## SELECTED PASSAGE
Back

Tuxgraphics.org ethernet host watchdog

The software of routers and server does unfortunately occasionally fail. In many cases a reboot can remedy the problem for a while.

The host watchdog sends in intervals ping (icmp echo request) to a host and waits for the reply. It can also just monitor the pings that come from a host. This can even be used to add some application level checks using scripts.

After 10 intervals of no received ping or ping reply the watchdog resets the host. The watchdog goes then into a "passive" state to avoid rebooting duing startup of the host (e.g interrupting a filesystem check). In this passive state it will not issue a second reset even if the monitored host appears to be not responding to ping or not sending ping. Once the host answers it goes back to the active state. In this state it would reset the host if it suddenly fails again to respond.

Configuring the watchdog's own IP address

The default settings for the watchdog are:
 passwords: secret
IP address: 10.0.0.27
You can either change this in the code before you compile it or you can change it at run-time.

To change it at run-time you must first connect to the watchdog. You can use a straight ethernet cable and connect the watchdog directly to your PC. Re-configure the network interface of your PC to be a host in the same network (e.g 10.0.0.1).

You can also connect the watchdog somewere in the local lan and add a route on your PC. Under Linux that would be done with the command:
route add -host 10.0.0.27 dev eth0
Once you are connected open http://10.0.0.27/ go to the config menu and enter "secret" as "old pw". Change "new pw" and "own IP" as needed.

The main configuraton page of the watchdog


The status line:
Status: OK or amount of missing pings [reset cnt: How often a reset was initiated. This value goes back to zero on powerdown of the the watchdog, stopped|active|passive ]

The state stopped is shown if the watchdog is stopped via the "actions" menu. Active means the watchdog is ready to reset the host if needed. Passive means the host has not been reachable yet since last reset (or after powerdown of the watchdog).

Monitored IP is the ip-address of the host to watch. Pings from this host are counted as "host alive" and if the box "Send ping" is ticked then pings are also send to this IP address. It must be an address in the local lan and can not be behind a gateway.

The main page updates itself (http refesh) after 60sec. An immediate refresh can be done by clicking on "refresh page". Note that requests for webpages take presindence over pings. Clicking too often "refresh page" can actually cause sending of ping to fail.

## WORK TO DO
- 1) In the watchdog page, from "The state stopped" up to and including "ping to fail.", write the passage out again with "local lan" swapped for "local network".
- 2) Answer these from the watchdog page:
(a) What is the watchdog's default IP address?
(b) After how many intervals with no ping or ping reply does the watchdog reset the host?
(c) After how many seconds does the main page refresh itself?
The listing that comes next is separate material, unrelated to the watchdog page.

## SUPPLIED DATA
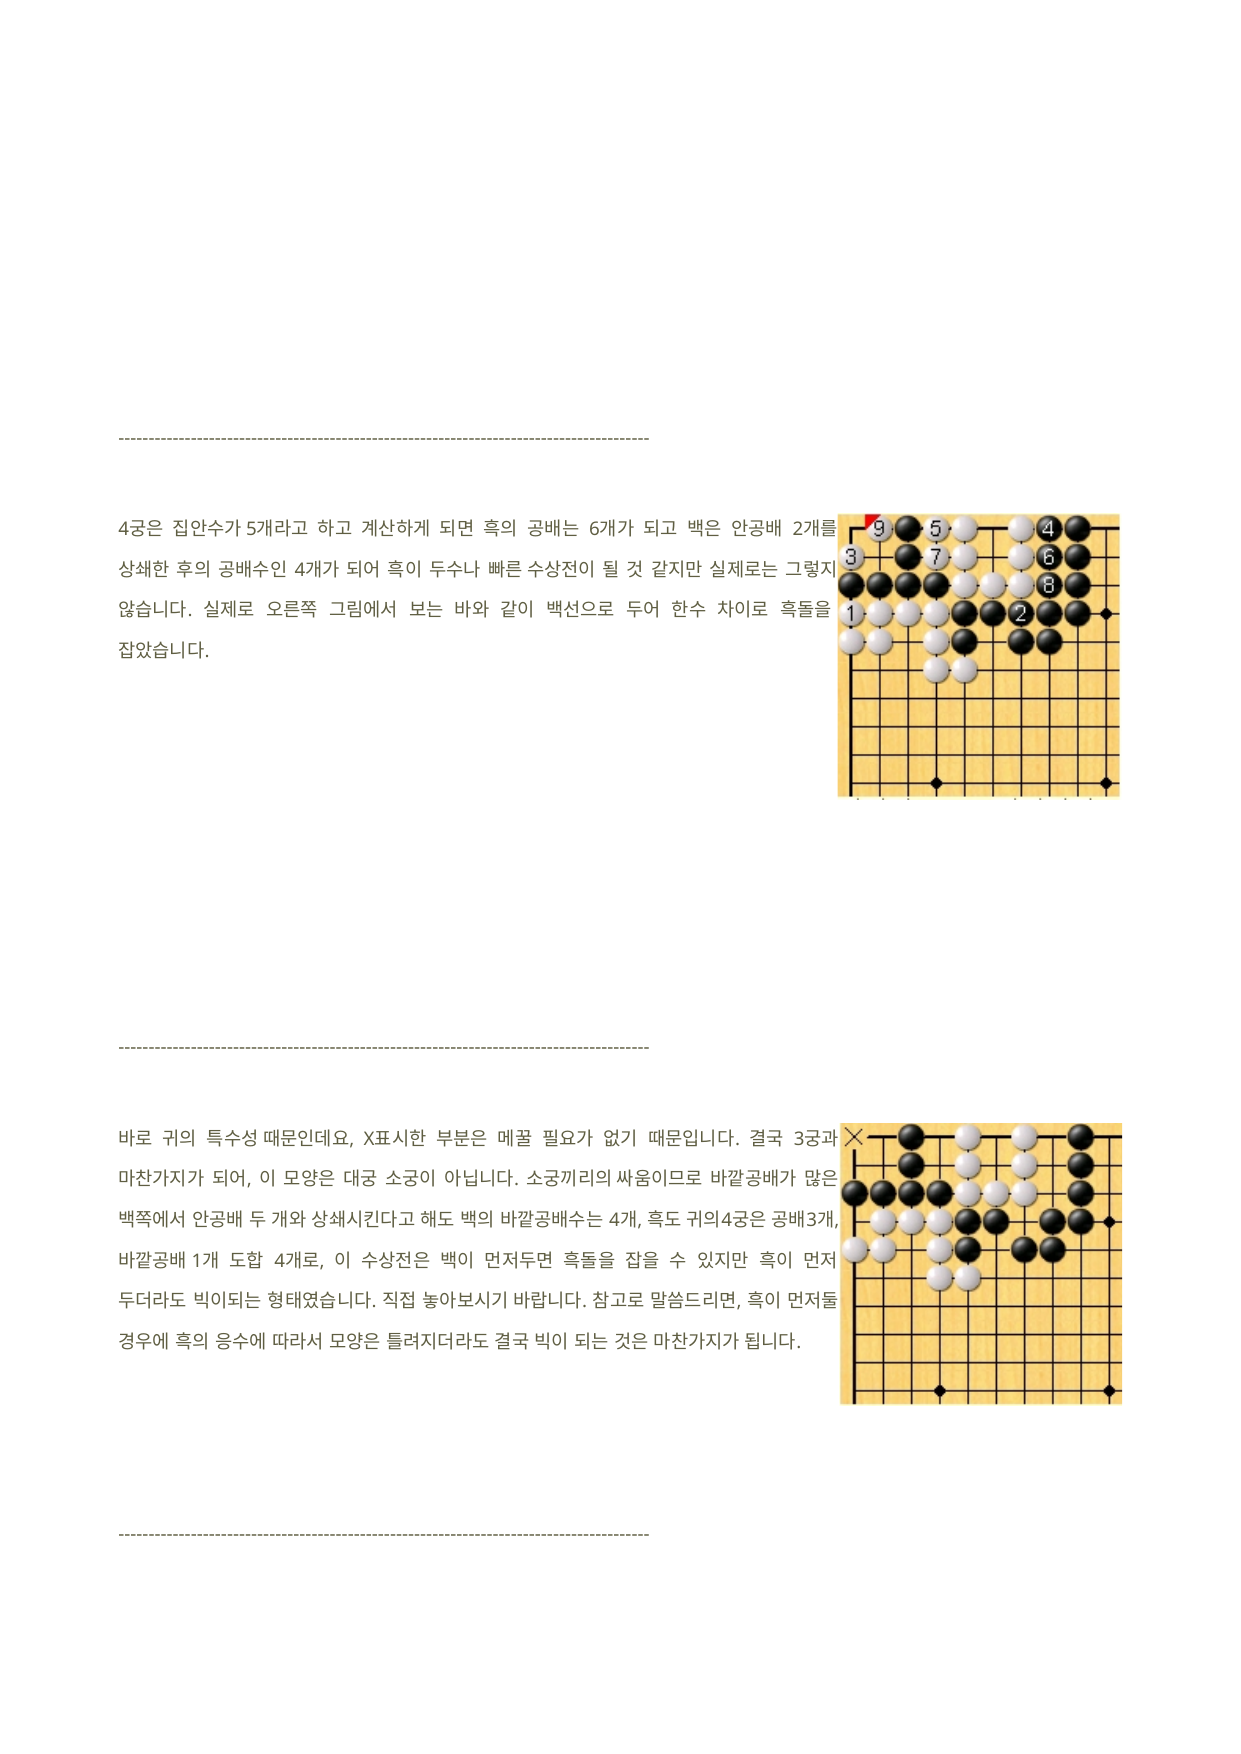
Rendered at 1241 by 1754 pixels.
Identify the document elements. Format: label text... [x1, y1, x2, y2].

## RESPONSES PER TASK
- 1)
The state stopped is shown if the watchdog is stopped via the "actions" menu. Active means the watchdog is ready to reset the host if needed. Passive means the host has not been reachable yet since last reset (or after powerdown of the watchdog).

Monitored IP is the ip-address of the host to watch. Pings from this host are counted as "host alive" and if the box "Send ping" is ticked then pings are also send to this IP address. It must be an address in the local network and can not be behind a gateway.

The main page updates itself (http refesh) after 60sec. An immediate refresh can be done by clicking on "refresh page". Note that requests for webpages take presindence over pings. Clicking too often "refresh page" can actually cause sending of ping to fail.

- 2)
(a) 10.0.0.27
(b) 10 intervals
(c) 60 seconds